Just have a respense for your sister.When i had mc a few years back,people took great delight in telling me they "carried well" they had one child or that they got pregnant in the blink of an eye. How do they know that with only one child?
Best of luck.

snowwombat · 13/11/2011 11:03

This reply has been deleted

Message deleted by Mumsnet.

LoveBeingAFirework · 13/11/2011 11:07

I'm not surprised it cuts do deep. I'm sure I would feel the same. Maybe part of the reason she is thinking about trying again so quickly is because of the problems you've had. She knows only to well it's not always that easy.

RalphGnu · 13/11/2011 11:16

OP, please disregard the comments from the two fuckwits, their views are certainly not representative of the sane, compassionate majority.

snowwombat · 13/11/2011 11:17

Ooh, my first deleted message.
raspberry no surprise that you feel like that. Use MN as a sounding board. However,given the ill informed responses of those with psychic powers, you may find it helpful to get this thread moved from AIBU

crashdoll · 13/11/2011 11:18

YANBU for feeling sad about your situation which I appreciate is very painful and you're not BU for wishing your sister wouldn't be so flippant about it but YABU for expecting her to read your mind. She probably is so wrapped up in it that she's totally forgotten. I don't know your sister (or you) but I'm sure she would be upset to know she is hurting you. Have a word or two with her. Make it light and short and let her know how you feel.

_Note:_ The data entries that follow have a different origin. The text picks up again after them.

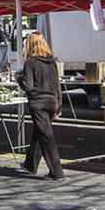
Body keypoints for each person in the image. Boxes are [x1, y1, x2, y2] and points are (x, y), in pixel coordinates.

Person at [16, 33, 65, 181]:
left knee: (46, 136)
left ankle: (56, 172)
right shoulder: (52, 62)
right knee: (39, 133)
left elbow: (28, 86)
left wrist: (19, 78)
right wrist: (59, 104)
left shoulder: (30, 62)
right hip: (51, 101)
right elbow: (57, 85)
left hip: (38, 103)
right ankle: (30, 165)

Raspberryjam · 13/11/2011 11:21

snowwombat - how do I go about moving it from AIBU ?

OP posts:
Catslikehats · 13/11/2011 11:28

paintyoubynumbers I sincerely hope your friend has some better friends she can rely on.

wibbly and Lelainapierce you should be ashamed of yourselves.

reallytired · 13/11/2011 11:29

Infertility is painful and its understandable if you feel jelous of your sister.

It is not always easy to plan when you have your children. A lot of it is luck.

I think you need to talk to your sister to tell her how her talking about babies is making you feel.

chipmonkey · 13/11/2011 11:32

Raspberry, if you report your own post to MNHQ and ask them to move the thread, I'm sure they will oblige.

snowwombat · 13/11/2011 11:34

raspberry report your post and I hope they will help

RowanMumsnet · 13/11/2011 11:40

Hello there,

We've moved the thread to 'Conception' and edited the title slightly to take out the AIBU reference.

MNHQ x

Chandon · 13/11/2011 11:50

agree with this:

You need to find it in your heart to be more generous towards her I think. It is not her fault that you are going through this, it is not her fault she is 10 years younger than you and she should be able to talk to her sister about adding to her family. If you think she is being deliberately insensitive, that's another matter entirely.

PinkFondantFancy · 13/11/2011 11:54

Wow paintyou how lucky she must be to have you as a friend. God forbid that her miscarriages make you feel uncomfortable Hmm

wibbly and lelain do you have any idea how unfair and inappropriate your comments are?

OP I'm sorry you've had such a hard time. I think it's probably the flippant way that some people talk about planning their family which grates. If only it was that easy.